Aún con todas las incógnitas abiertas en Cataluña, el futuro en España apunta a un posible gobierno de coalición PSOE y Ciudadanos. Un Sánchez-Rivera, o un Rivera-Sánchez, según las últimas encuestas. Cierto es que una cosa es opinar y otra votar. Pero hay dos elementos que confirman esa posibilidad: es muy difícil ser un gran partido nacional siendo residual en Cataluña, como ha advertido Pedro Sánchez, y eso le pasa al PP. Y le pasa algo más: a medida que Podemos se deshincha, menos votante conservador acude al refugio popular y se permite apostar por un centro derecha de cambio y sin corrupción como Ciudadanos. Es la tendencia. De modo que con un Sánchez activo y armado con un interesante decálogo de transformaciones -que incluye un impuesto a las transacciones bancarias para apoyar las pensiones- y con un Rivera reforzado por los resultados catalanes, se dibuja una coalición operativa para desalojar a Rajoy del poder. Ya estuvo a punto de suceder en la primavera de 2016, con cien medidas pactadas, pero Podemos lo impidió. Esta legislatura se la debe Rajoy a Pablo Iglesias.

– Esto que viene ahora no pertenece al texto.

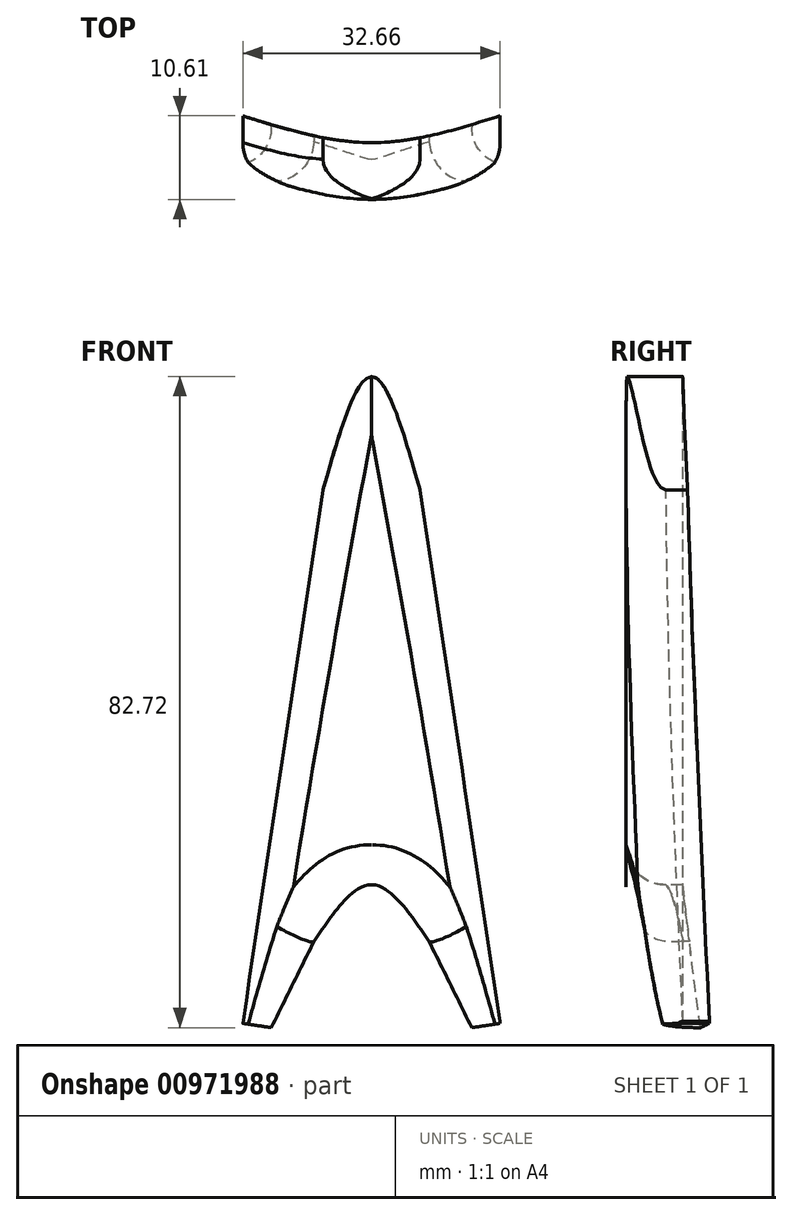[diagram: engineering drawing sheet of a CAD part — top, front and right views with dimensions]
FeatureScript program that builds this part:
annotation { "Feature Type Name" : "Feature", "Feature Type Description" : "" }
export const myFeature = defineFeature(function(context is Context, id is Id, definition is map)
    precondition{}
    {
        {
            var Q0;
            Q0=qCreatedBy(makeId("Front.planeOp"),FACE);
            var sketch = newSketch(context, id + "F0", { "sketchPlane" : qUnion([Q0])});
            skLineSegment(sketch, "E0", {"start": v(-10.17, -14.44) * mm, "end": v(-20.35, -82.18) * mm});
            skLineSegment(sketch, "E1", {"start": v(-20.35, -82.18) * mm, "end": v(-16.74, -82.72) * mm});
            skLineSegment(sketch, "E2", {"start": v(-16.74, -82.72) * mm, "end": v(-11.3, -71.74) * mm});
            skLineSegment(sketch, "E3", {"start": v(-4, 0) * mm, "end": v(-4, -85.17) * mm});
            skLineSegment(sketch, "E4.MirrorCS", {"start": v(2.17, -14.44) * mm, "end": v(12.35, -82.18) * mm});
            skLineSegment(sketch, "E5.MirrorCS", {"start": v(12.35, -82.18) * mm, "end": v(8.74, -82.72) * mm});
            skLineSegment(sketch, "E6.MirrorCS", {"start": v(8.74, -82.72) * mm, "end": v(3.3, -71.74) * mm});
            skFitSpline(sketch, "E7", {"points": [v(-11.3, -71.74) * mm, v(-4, -64.57) * mm, v(3.3, -71.74) * mm], "startDerivative": vector(14.6, 21.53) * mm, "endDerivative": vector(14.6, -21.53) * mm});
            skFitSpline(sketch, "E8", {"points": [v(-10.17, -14.44) * mm, v(-4, 0) * mm, v(2.17, -14.44) * mm], "startDerivative": vector(12.34, 43.31) * mm, "endDerivative": vector(12.34, -43.31) * mm});
            skLineSegment(sketch, "E9", {"start": v(-35.23, 23.08) * mm, "end": v(-35.23, -109.15) * mm});
            skLineSegment(sketch, "E10", {"start": v(37.56, -109.15) * mm, "end": v(37.56, 32.52) * mm});
            skLineSegment(sketch, "E11", {"start": v(37.56, 32.52) * mm, "end": v(-35.23, 23.08) * mm});
            skLineSegment(sketch, "E12", {"start": v(-35.23, -109.15) * mm, "end": v(37.56, -109.15) * mm});
            skSolve(sketch);
        }
        {
            var Q0;
            Q0=qCreatedBy(makeId("Top.planeOp"),FACE);
            var sketch = newSketch(context, id + "F1", { "sketchPlane" : qUnion([Q0])});
            skFitSpline(sketch, "E13", {"points": [v(-20.38, 7.11) * mm, v(-3.9, 3.6) * mm, v(12.3, 7.11) * mm], "startDerivative": vector(32.9, -10.5) * mm, "endDerivative": vector(32.49, 10.53) * mm});
            skLineSegment(sketch, "E14", {"start": v(12.3, 7.11) * mm, "end": v(12.3, 14.22) * mm});
            skLineSegment(sketch, "E15", {"start": v(-20.38, 7.11) * mm, "end": v(-20.38, 14.22) * mm});
            skLineSegment(sketch, "E16", {"start": v(-3.9, 3.6) * mm, "end": v(-3.9, 10.82) * mm});
            skFitSpline(sketch, "E17", {"points": [v(-20.38, 14.22) * mm, v(-3.9, 10.82) * mm, v(12.3, 14.22) * mm], "startDerivative": vector(32.9, -10.2) * mm, "endDerivative": vector(32.49, 10.23) * mm});
            skSolve(sketch);
        }
        {
            var Q0;
            {var subQ0=sQuery(id+"F1.wireOp",EDGE,"E15");Q0=makeQuery(id+"F1.imprint","IMPRINT",FACE,{"disambiguationData":[TD([[makeQuery(id+"F1.imprint","IMPRINT",EDGE,{"derivedFrom":subQ0}),-1.0]])]});}
            var Q1;
            {var subQ0=sQuery(id+"F1.wireOp",EDGE,"E14");Q1=makeQuery(id+"F1.imprint","IMPRINT",FACE,{"disambiguationData":[TD([[makeQuery(id+"F1.imprint","IMPRINT",EDGE,{"derivedFrom":subQ0}),1.0]])]});}
            extrude(context, id + "F2", {"entities" : qUnion([Q0, Q1]), "oppositeDirection" : true, "depth" : 83.06 * mm, "offsetDistance" : 25.4 * mm});
        }
        {
            var Q0;
            {var subQ4=sQuery(id+"F0.wireOp",EDGE,"E0");Q0=makeQuery(id+"F0.imprint","IMPRINT",FACE,{"disambiguationData":[TD([[makeQuery(id+"F0.imprint","IMPRINT",EDGE,{"derivedFrom":subQ4}),-1.0]])]});}
            extrude(context, id + "F3", {"entities" : qUnion([Q0]), "operationType" : NewBodyOperationType.REMOVE, "oppositeDirection" : true, "depth" : 24.9 * mm, "offsetDistance" : 25.4 * mm});
        }
        {
            var Q0;
            Q0=makeQuery(id+"F3.boolean.opBoolean","INTERSECT",EDGE,{"derivedFrom":[makeQuery(id+"F2.opExtrude","SWEPT_FACE",FACE,{"disambiguationData":[OSD([sQuery(id+"F1.wireOp",EDGE,"E13")])]}),makeQuery(id+"F3.opExtrude","SWEPT_FACE",FACE,{"disambiguationData":[OSD([sQuery(id+"F0.wireOp",EDGE,"E4.MirrorCS")])]})]});
            var Q1;
            Q1=makeQuery(id+"F3.boolean.opBoolean","INTERSECT",EDGE,{"derivedFrom":[makeQuery(id+"F2.opExtrude","SWEPT_FACE",FACE,{"disambiguationData":[OSD([sQuery(id+"F1.wireOp",EDGE,"E13")])]}),makeQuery(id+"F3.opExtrude","SWEPT_FACE",FACE,{"disambiguationData":[OSD([sQuery(id+"F0.wireOp",EDGE,"E0")])]})]});
            var Q2;
            Q2=makeQuery(id+"F3.boolean.opBoolean","INTERSECT",EDGE,{"derivedFrom":[makeQuery(id+"F2.opExtrude","SWEPT_FACE",FACE,{"disambiguationData":[OSD([sQuery(id+"F1.wireOp",EDGE,"E13")])]}),makeQuery(id+"F3.opExtrude","SWEPT_FACE",FACE,{"disambiguationData":[OSD([sQuery(id+"F0.wireOp",EDGE,"E7")])]})]});
            var Q3;
            Q3=makeQuery(id+"F3.boolean.opBoolean","INTERSECT",EDGE,{"derivedFrom":[makeQuery(id+"F2.opExtrude","SWEPT_FACE",FACE,{"disambiguationData":[OSD([sQuery(id+"F1.wireOp",EDGE,"E13")])]}),makeQuery(id+"F3.opExtrude","SWEPT_FACE",FACE,{"disambiguationData":[OSD([sQuery(id+"F0.wireOp",EDGE,"E6.MirrorCS")])]})]});
            var Q4;
            Q4=makeQuery(id+"F3.boolean.opBoolean","INTERSECT",EDGE,{"derivedFrom":[makeQuery(id+"F2.opExtrude","SWEPT_FACE",FACE,{"disambiguationData":[OSD([sQuery(id+"F1.wireOp",EDGE,"E13")])]}),makeQuery(id+"F3.opExtrude","SWEPT_FACE",FACE,{"disambiguationData":[OSD([sQuery(id+"F0.wireOp",EDGE,"E2")])]})]});
            fillet(context, id + "F4", {"entities" : qUnion([Q0, Q1, Q2, Q3, Q4]), "radius" : 5.08 * mm, "tangentPropagation" : true, "allowEdgeOverflow" : false});
        }
    });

La reaparición de Sánchez en Madrid el pasado martes no fue un acto más. Su discurso sonaba a alternativa y repartió titulares: «hay guerra fría PP-Ciudadanos»; «esta es una legislatura de pérdida de oportunidades y ya no da más de sí»; «el votante de Podemos después de Cataluña está consternado», etc. En el público, significativa representación empresarial y mediática con dirigentes que apoyaron a Susana Díaz en las primarias. «Es que las heridas del partido están cicatrizando», estimaba a la salida Abel Caballero, presidente de la FEMP y alcalde de Vigo, campeón en votos. Veremos.

Dos días después Pablo Iglesias dio débiles señales de vida después de tres semanas largas desaparecido. «Tiene una tarea interna muy importante», decían en su partido. Incógnita máxima. Leve autocrítica sobre Cataluña y perspectiva difícil porque sus socios Domènech y Colau facilitan la vida a los independentistas. Cero concesiones a los constitucionalistas. Una parte de su electorado ya se fugó, incluso a Ciudadanos, y los que quedaron no parecen muy felices.

Entretanto, se adivinan movimientos sísmicos en el independentismo. Puigdemont enrocado en Bruselas y en su investidura telemática ya cansa a los de Esquerra. La Justicia no facilita una salida de Junqueras, ni siquiera de Jordi Sánchez y Joaquim Forn que admiten que la vía unilateral no lleva más que a la cárcel. Pero los plazos vencen y el día 17 habrá mesa del Parlament que nadie por el momento se decide a presidir. Carme Forcadell dice que ya tuvo bastante y volver a violentar la ley el primer día, a mayor gloria de Puigdemont, no atrae a nadie. Hasta Artur Mas, que es el que la lió y el que eligió a su sucesor, se ha retirado. Tiempos inciertos con mayoría parlamentaria pero no social, propuestas excéntricas y signos de agotamiento.

Y algo más, interesante: la crítica político-satírica de Tabarnia, con miles de ciudadanos simpatizantes con la idea de independizarse de la Cataluña independentista, expresa la vigencia de una sociedad civil antes silenciosa. El espectáculo de réplica al secesionismo continúa con un gran fichaje de la escena: Albert Boadella, fundador de Els Joglars, el grupo teatral antifranquista que tuvo que «exiliarse» de Cataluña perseguido por el pujolismo, enfurecido por la burla en la mítica obra «Ubú President». No se lo pierdan: ademas de copiar cualquier slogan independentista y aplicárselo a Tabarnia, para el martes 16 está prevista la entronización de Boadella como president de Tabarnia con un discurso desde el exilio de Madrid vía telemática. Más madera para los medios internacionales a los que se les recuerda así que no hay una Cataluña sino dos, la del interior que quiere independizarse y la de la Barcelona que prefiere recuperar su esplendor económico y cultural, ahora decadente, y seguir siendo comunidad (muy) autónoma, pero española. Este país es todo menos aburrido.